[Start of section]

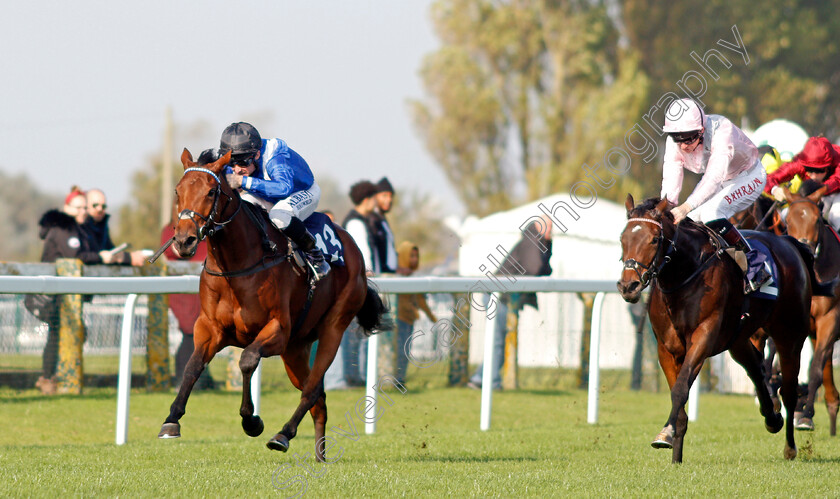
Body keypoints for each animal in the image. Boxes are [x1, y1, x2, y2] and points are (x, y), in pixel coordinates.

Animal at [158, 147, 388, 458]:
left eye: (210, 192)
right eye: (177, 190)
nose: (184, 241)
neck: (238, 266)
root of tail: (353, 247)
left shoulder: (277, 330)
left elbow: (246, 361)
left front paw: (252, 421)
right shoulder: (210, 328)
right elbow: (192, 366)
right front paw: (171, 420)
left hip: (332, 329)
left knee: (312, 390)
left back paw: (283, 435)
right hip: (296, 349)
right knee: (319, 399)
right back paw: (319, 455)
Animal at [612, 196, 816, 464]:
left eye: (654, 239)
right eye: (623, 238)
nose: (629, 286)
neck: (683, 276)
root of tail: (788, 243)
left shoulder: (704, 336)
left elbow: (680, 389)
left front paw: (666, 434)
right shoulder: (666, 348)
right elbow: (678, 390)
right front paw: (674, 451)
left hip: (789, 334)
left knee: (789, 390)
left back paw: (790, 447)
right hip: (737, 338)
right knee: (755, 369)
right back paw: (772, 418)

[End of section]
[Start of section]

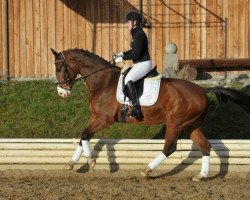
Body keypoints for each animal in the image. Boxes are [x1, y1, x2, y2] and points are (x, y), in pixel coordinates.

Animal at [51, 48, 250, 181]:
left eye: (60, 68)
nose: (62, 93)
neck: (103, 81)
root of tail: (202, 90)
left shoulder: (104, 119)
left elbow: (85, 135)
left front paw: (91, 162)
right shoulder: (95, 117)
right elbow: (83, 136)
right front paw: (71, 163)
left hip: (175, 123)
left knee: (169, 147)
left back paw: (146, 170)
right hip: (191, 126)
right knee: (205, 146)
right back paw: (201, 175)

[End of section]

What you should do ::
For every line above that includes the string "tail", copy the line.

Task solution ::
root of tail: (353, 247)
root of tail: (788, 243)
root of tail: (202, 90)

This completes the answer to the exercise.